THE PROBLEM: Continue the forum thread on yearly traffic to effective altruism websites from the point where it ends.

PROVIDED TEXT:
How many hits do the hits of different EA sites get each year?
By Nathan Young @ 2021-03-04T16:34 (+8)
Presumably this information is public but spread out.
If you know how many hits an EA website got last year, please post it here.
Even better, a link to a public analytics site.
RyanCarey @ 2021-03-04T19:08 (+19)
You can start by looking at the Alexa engagement ranking - lower rank is (superlinearly) better:
nickbostrom.com: 367k
effectivealtruism.org: 187k
givewell.org: 140k
80000hours.org: 122k
slatestarcodex.com: 91k
lesswrong.com: 46k
etc.
kokotajlod @ 2021-03-05T11:06 (+2)
Whoa, Lesswrong beats SSC? That surprises me.
JJ Hepburn @ 2021-03-05T13:38 (+5)
I'd expect Lesswrong and EA Forum to be quite high.
But it depends what metric you are thinking of. Forums have a lot of active content compared to the other sites that are not updated as often. Forums probably have lower Unique User numbers and higher Page Views compared to these other sites
Darius_Meissner @ 2021-03-04T22:25 (+13)
Wikipedia pageviews could serve as a useful indicator that I expect is strongly correlated with website views.
E.g. see the following comparison of the pageviews of several EA-related Wikipedia pages in 2020. As it turns out, Peter Singer gets about 2x the number of views of Nick Bostrom, 2.5x of effective altruism, and 12x FHI or GiveWell.
Peter_Hurford @ 2021-03-09T08:25 (+7)
"Is EA Growing? EA Growth Metrics for 2018" has some data on this, and I look forward to doing it again for 2019-2020
Luke Freeman @ 2021-03-26T03:31 (+2)
Giving What We Can for 1 January 2020 to 31 December 2020:
- Users: 377,470
- Sessions: 470,721
- Pageviews: 662,988
Effective Altruism Australia for 1 January 2020 to 31 December 2020:
- Users: 12,896
- Sessions: 16,600
- Pageviews: 32,734
BrianTan @ 2021-03-05T02:02 (+2)
I remember finding the data from ahrefs.com about EA sites interesting. You can get a 7-day free trial of it if you haven't tried it out. I can't remember if it had data on number of views, but it had data on what links rank high based on certain keywords or topics, such as "effective altruism", on search engines.

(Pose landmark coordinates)
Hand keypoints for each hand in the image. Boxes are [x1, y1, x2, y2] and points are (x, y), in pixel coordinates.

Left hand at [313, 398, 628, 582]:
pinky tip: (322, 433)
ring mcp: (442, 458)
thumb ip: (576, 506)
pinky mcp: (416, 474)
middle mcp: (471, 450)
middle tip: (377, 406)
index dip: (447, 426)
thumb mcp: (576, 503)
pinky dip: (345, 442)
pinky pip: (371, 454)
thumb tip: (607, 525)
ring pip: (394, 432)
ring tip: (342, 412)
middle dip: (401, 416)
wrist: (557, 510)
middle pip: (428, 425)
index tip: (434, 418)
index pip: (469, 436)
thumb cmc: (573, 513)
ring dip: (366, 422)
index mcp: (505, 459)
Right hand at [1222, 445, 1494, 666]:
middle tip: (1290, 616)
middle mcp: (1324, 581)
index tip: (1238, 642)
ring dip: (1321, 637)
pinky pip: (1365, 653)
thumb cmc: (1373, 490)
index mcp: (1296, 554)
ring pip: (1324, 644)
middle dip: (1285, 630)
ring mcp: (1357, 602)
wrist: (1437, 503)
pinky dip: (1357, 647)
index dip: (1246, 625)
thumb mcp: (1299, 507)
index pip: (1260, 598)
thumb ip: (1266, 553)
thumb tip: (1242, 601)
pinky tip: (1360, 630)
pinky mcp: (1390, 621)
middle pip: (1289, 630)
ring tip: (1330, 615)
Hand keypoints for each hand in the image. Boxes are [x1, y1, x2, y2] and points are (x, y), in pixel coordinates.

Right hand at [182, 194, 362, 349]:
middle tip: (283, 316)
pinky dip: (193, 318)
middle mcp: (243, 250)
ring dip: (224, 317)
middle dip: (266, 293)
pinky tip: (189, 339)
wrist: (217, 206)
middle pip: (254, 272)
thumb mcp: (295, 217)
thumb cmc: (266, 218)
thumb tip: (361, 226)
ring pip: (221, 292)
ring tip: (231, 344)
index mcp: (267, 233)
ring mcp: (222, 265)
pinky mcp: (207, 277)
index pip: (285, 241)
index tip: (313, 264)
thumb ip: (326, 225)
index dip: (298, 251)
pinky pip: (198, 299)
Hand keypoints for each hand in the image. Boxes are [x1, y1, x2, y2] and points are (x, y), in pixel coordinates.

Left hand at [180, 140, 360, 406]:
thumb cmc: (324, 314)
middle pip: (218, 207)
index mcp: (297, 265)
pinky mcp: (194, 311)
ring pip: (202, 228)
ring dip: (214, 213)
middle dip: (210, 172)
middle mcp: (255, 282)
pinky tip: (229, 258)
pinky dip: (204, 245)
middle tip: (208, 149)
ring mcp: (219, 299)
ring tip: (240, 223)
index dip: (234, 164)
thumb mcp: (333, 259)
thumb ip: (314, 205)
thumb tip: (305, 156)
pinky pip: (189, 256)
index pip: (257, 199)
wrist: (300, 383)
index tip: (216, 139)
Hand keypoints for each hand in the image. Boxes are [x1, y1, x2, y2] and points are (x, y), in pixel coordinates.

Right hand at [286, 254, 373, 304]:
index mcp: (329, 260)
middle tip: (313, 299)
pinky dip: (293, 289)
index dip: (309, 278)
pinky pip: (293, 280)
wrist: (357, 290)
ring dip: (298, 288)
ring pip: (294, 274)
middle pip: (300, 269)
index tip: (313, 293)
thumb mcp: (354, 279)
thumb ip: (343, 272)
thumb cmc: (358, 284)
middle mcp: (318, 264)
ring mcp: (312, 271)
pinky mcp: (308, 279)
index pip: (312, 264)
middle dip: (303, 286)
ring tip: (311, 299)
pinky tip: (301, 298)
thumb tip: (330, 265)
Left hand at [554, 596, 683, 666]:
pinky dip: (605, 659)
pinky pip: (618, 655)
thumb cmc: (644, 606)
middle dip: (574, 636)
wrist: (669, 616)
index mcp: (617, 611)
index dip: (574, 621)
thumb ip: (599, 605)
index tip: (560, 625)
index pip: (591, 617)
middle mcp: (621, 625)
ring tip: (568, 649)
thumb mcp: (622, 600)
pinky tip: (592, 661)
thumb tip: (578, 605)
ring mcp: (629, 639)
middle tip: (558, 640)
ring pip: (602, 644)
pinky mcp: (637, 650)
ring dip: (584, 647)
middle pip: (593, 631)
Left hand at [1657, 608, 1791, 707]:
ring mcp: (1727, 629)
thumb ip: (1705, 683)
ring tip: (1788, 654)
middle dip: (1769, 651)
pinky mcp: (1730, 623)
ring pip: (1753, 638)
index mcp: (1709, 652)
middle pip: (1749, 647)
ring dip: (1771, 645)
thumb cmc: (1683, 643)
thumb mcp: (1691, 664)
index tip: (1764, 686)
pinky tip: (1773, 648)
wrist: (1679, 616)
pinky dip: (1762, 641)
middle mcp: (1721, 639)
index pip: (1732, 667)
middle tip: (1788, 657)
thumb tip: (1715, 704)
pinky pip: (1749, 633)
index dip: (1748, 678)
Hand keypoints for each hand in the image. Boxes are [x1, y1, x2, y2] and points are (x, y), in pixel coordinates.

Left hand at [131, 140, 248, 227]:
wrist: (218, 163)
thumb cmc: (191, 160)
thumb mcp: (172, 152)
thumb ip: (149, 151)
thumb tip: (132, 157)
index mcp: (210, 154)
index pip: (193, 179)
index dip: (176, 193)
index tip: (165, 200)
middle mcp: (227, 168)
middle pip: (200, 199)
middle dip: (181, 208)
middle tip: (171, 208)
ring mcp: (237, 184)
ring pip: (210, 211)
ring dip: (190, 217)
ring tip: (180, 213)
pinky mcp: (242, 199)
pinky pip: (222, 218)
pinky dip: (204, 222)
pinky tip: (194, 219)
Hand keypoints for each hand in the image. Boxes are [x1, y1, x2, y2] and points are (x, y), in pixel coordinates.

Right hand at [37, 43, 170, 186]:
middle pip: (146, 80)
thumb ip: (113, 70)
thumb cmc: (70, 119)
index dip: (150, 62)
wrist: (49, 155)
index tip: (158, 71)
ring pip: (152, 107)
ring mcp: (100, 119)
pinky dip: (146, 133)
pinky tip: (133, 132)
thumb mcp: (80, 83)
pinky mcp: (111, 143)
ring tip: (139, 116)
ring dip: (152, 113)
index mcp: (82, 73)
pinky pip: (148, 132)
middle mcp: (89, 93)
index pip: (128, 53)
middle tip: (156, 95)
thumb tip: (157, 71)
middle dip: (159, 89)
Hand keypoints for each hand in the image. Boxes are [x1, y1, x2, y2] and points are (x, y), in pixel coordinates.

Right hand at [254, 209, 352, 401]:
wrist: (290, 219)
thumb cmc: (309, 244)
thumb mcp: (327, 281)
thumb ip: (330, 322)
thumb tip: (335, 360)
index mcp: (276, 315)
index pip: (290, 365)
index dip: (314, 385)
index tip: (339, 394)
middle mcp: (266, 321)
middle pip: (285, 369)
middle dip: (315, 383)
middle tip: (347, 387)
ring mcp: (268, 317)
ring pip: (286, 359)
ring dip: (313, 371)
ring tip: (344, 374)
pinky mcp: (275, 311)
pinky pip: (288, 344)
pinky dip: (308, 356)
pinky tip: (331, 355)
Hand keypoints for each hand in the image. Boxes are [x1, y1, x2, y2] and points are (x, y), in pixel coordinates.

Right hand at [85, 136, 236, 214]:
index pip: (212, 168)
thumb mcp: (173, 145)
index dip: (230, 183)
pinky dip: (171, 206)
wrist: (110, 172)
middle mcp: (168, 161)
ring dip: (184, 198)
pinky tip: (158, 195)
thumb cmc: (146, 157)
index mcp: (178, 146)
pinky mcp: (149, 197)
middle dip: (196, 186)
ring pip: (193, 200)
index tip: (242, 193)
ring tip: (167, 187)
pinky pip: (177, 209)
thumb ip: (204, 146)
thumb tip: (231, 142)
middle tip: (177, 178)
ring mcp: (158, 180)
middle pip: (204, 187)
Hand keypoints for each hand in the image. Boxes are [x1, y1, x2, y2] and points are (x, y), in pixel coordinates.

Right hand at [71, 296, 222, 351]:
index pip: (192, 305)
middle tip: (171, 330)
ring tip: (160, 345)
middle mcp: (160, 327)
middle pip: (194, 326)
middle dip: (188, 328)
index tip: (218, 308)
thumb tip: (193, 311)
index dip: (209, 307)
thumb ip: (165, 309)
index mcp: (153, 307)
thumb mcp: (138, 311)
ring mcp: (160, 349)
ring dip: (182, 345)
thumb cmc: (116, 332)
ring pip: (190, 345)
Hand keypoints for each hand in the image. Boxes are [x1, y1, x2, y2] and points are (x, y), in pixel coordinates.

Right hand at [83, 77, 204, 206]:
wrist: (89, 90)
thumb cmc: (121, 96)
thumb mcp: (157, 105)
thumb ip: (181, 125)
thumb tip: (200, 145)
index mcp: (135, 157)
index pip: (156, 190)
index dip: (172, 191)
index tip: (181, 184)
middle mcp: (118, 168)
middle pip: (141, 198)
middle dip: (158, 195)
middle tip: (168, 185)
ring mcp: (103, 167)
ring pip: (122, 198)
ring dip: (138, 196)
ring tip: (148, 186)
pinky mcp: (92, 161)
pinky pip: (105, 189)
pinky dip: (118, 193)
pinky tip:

ANSWER FOR THE TASK:
erikaalonso @ 2021-03-16T18:34 (+1)
Keeping in mind that website traffic stats are not exact, here are the numbers I have from Animal Charity Evaluators for Jan 01 - Dec 31 2020.
Users: 160,508
Sessions: 214,433
Pageviews: 430,692
JJ Hepburn @ 2021-03-05T13:30 (+1)
AI Safety Support only started mid last year so hard to get a clear picture
- In Q3 2020
- 399 Sessions
- 863 Page views
- Q4
- 1006 Sessions
- 1764 Page views
So 1405 Sessions and 2627 Page view second half of 2020.
Nathan Young @ 2021-03-04T16:34 (+1)
I guess that this site will be the biggest by at least 10x.
finm @ 2021-03-04T17:09 (+11)
By 'this site' do you mean the forum or all the other resources on effectivealtruism.org? In either case, if the 80,000 Hours site counts as an EA site then I highly doubt that! My guess is that the answer is going to depend on how wide the catchment is for 'EA site', but most construals are going to put 80K right out in front. Maybe GiveWell is up there, plus the GWWC site and The Life You Can Save. I also think that Nick Bostrom's personal site gets a surprising number of hits. I would guess the forum is middling to top around these sites? Very interested in being proved wrong about that!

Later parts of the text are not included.